Letter to the Editor
Dear Editor,
At the risk of possibly being mistaken for Yogi Berra, I have to say It’s like déjà vu all over again!
The Pumped Storage Plant debate feels like a bad tennis match to me. Mr. Mikkelsen answers your readers’ concerns with facts, science, engineering, and common sense, after which a resident or two manufactures another list of perceived grievances for him to tackle. Seriously? Give me an example of a facility of this kind on an active military base? What if you bury the pumps – but I can still hear them? I’ll leave those ones and the rest of the science for Mr. Mikkelsen to tackle. I’d like to raise a different concern that I don’t feel has been addressed, or if it has I certainly missed it.
My wife and I lived for 24 years in a lovely Etobicoke neighbourhood immediately south of Lester B. Pearson International Airport. About once every year or so, someone new would move into the neighbourhood, only to discover to their complete horror and shock that there was a large international airport immediately to the north of their new home. And that planes land at airports. And they land and take off north to south on weekends when they’re maintaining the east to west runways. Planes that are both large and noisy. They would try to galvanize the Homeowners Association into action to restrict even further the hours allowed for take offs and landings, and reduce permissible noise levels. If I was asked to join in the campaign I usually informed them as politely as I could that that airport had been there since my boyhood. I was well aware of it when we bought our home, and that airplanes can be noisy when taking off and landing. But if they felt their real estate professional or lawyer hid its existence from them, maybe they had an action against them? But my advice was always to leave Pearson out of any regret they may have over their purchase decision.
Who cares, you are probably asking yourself? Well, I’m suffering from déjà vu.
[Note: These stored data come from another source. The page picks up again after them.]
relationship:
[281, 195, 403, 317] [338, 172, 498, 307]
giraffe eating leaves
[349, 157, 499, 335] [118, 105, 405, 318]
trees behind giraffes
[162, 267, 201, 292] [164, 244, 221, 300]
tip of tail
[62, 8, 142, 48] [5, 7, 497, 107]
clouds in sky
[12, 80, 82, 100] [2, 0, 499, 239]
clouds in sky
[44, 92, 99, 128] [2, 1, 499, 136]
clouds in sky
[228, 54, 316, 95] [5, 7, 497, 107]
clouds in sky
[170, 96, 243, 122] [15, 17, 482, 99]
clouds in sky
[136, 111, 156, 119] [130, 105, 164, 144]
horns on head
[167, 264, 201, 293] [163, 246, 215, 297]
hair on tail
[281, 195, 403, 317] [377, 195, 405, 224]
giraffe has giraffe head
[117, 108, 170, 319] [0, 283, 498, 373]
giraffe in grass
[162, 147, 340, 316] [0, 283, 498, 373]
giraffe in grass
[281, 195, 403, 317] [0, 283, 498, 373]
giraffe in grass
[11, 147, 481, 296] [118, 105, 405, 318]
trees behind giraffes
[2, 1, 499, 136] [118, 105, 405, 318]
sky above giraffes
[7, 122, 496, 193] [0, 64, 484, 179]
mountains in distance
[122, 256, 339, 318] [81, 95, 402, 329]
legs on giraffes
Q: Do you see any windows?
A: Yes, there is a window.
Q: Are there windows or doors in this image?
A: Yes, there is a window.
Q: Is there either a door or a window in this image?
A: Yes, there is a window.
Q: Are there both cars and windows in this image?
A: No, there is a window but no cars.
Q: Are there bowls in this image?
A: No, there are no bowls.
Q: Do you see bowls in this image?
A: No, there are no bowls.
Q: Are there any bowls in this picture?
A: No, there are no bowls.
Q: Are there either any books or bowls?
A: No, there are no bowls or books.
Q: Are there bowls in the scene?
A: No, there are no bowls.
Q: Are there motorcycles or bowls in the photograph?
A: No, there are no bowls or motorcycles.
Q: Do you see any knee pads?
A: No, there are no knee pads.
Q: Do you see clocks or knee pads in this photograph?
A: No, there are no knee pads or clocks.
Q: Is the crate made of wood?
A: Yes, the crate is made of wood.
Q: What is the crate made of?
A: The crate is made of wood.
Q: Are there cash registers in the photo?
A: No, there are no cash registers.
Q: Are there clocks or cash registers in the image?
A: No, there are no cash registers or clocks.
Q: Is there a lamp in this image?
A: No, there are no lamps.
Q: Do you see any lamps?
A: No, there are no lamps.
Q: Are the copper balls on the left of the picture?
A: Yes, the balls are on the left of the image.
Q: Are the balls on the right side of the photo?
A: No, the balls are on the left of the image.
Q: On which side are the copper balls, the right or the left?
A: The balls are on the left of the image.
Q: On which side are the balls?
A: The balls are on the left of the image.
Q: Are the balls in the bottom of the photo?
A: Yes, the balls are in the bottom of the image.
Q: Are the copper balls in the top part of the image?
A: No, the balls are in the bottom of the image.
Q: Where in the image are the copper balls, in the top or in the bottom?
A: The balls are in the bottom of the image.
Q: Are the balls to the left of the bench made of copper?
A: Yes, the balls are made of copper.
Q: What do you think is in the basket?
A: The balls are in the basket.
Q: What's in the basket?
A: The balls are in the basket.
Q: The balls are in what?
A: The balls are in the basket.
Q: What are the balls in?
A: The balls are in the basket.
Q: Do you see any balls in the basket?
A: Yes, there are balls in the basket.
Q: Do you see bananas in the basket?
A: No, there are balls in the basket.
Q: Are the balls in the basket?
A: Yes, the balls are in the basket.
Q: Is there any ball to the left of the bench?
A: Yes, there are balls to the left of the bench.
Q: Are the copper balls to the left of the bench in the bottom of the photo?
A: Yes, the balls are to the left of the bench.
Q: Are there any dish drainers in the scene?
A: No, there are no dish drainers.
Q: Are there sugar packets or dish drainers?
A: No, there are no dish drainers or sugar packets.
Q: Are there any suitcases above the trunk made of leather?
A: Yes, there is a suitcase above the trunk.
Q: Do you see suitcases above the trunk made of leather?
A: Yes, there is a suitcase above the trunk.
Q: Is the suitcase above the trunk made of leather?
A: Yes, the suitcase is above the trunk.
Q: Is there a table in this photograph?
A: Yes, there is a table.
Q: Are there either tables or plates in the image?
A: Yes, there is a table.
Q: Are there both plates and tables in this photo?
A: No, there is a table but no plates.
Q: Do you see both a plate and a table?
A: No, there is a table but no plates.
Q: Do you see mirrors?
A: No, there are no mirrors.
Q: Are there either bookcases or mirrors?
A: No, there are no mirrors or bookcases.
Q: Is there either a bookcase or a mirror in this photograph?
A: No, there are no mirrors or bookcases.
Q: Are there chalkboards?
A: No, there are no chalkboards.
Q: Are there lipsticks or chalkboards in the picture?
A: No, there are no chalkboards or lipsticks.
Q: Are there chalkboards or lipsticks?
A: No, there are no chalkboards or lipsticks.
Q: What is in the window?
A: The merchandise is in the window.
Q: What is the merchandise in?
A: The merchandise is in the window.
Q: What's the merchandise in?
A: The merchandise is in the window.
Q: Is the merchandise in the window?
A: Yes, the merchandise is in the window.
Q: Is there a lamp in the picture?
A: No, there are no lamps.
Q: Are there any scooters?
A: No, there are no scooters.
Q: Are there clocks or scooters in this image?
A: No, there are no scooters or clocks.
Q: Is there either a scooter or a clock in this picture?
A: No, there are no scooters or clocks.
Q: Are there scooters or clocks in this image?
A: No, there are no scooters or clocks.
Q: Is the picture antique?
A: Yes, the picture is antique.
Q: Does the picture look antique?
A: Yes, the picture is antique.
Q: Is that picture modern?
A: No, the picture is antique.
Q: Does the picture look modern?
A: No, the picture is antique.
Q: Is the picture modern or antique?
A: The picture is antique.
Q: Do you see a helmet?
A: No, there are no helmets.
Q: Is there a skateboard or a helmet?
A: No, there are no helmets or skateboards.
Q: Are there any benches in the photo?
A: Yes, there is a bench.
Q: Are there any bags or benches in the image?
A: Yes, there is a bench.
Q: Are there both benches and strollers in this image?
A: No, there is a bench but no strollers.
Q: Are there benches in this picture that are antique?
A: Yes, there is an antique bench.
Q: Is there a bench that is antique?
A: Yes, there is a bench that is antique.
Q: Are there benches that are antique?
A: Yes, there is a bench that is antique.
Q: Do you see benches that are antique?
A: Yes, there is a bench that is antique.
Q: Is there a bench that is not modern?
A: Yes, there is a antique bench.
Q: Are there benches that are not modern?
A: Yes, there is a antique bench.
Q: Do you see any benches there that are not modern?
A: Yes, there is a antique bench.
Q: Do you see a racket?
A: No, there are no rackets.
I have been coming to Meaford for 63 years. My entire life. My wife and I have owned our own waterfront cottage here for the last 28 of those years.(Coincidentally, when we told the neighbour two doors down from us in Etobicoke that we went to Meaford every summer she told us that her family lost their land for the creation of the Meaford Tank Range during the Second World War, but that she could still call the Base and arrange a visit to her family grave sites that weren’t moved at the time.) The Tank Range has been there my whole life. DND has had exclusive use of that land as long as I have been alive. Yet, now I seem to be living in a location where people seem surprised somehow that when the Armed Forces train people it involves things that either get fired out of a rifle or machine gun, blown up by demolition specialists, or fired by long guns, sometimes tanks. And are worried they will hear it. And now, even worse, that the Armed Forces may choose to do other valuable things with the land that has been theirs to use exclusively. Since 1942.
Unless someone bought their home or cottage in Meaford just prior to the start of WWII they can’t possibly pretend that they didn’t know The Range was there. That the Armed Forces train there. School kids know that when the Army trains, things go ‘Boom’. A lot. If you think that your real estate professional, your lawyer, Google Maps, and the Department of National Defence conspired to hide The Range from you when you were making your purchase, you may have a cause of action against your realtor, lawyer, maybe even Google. But leave the DND out of it. Whether you approach it from the land or by sea, you’ll be met by clear signs that warn prospective purchasers (and remind residents) that they are there. Some of the signs on the fence might even be readable from the living room or kitchen windows on Cedar Avenue. If you’ve never been there, they say something to the general effect of “Property of the DND. Trespassers may be blown up.”
I personally don’t believe the Pump Station project will proceed. When DND compares the additional cost of the lost use for training to the benefits obtained, I’m guessing they’ll go “Nope”. But I somehow doubt they’ll be moved by the complaints of someone who moved to within 0.67km of an existing active military training facility and would now like to dictate how it can be used.